* TASK STATEMENT
Reproduce every line of text in the data below word for word, leaving out the picture markers.
*** Begin section ***
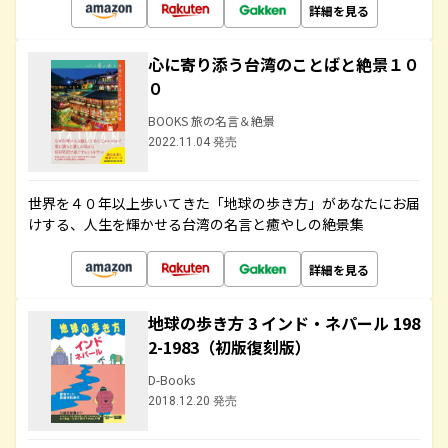
詳細を見る
心に寄り添う台湾のことばと絶景１０
０
BOOKS 旅の名言＆絶景
2022.11.04 発売
世界を４０年以上歩いてきた「地球の歩き方」があなたにお届
けする、人生を輝かせる台湾の名言と癒やしの絶景集
詳細を見る
地球の歩き方 3 インド・ネパール 198
2-1983（初版復刻版）
D-Books
2018.12.20 発売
*** End section ***
* ANSWER BOX
詳細を見る
心に寄り添う台湾のことばと絶景１０
０
BOOKS 旅の名言＆絶景
2022.11.04 発売
世界を４０年以上歩いてきた「地球の歩き方」があなたにお届
けする、人生を輝かせる台湾の名言と癒やしの絶景集
詳細を見る
地球の歩き方 3 インド・ネパール 198
2-1983（初版復刻版）
D-Books
2018.12.20 発売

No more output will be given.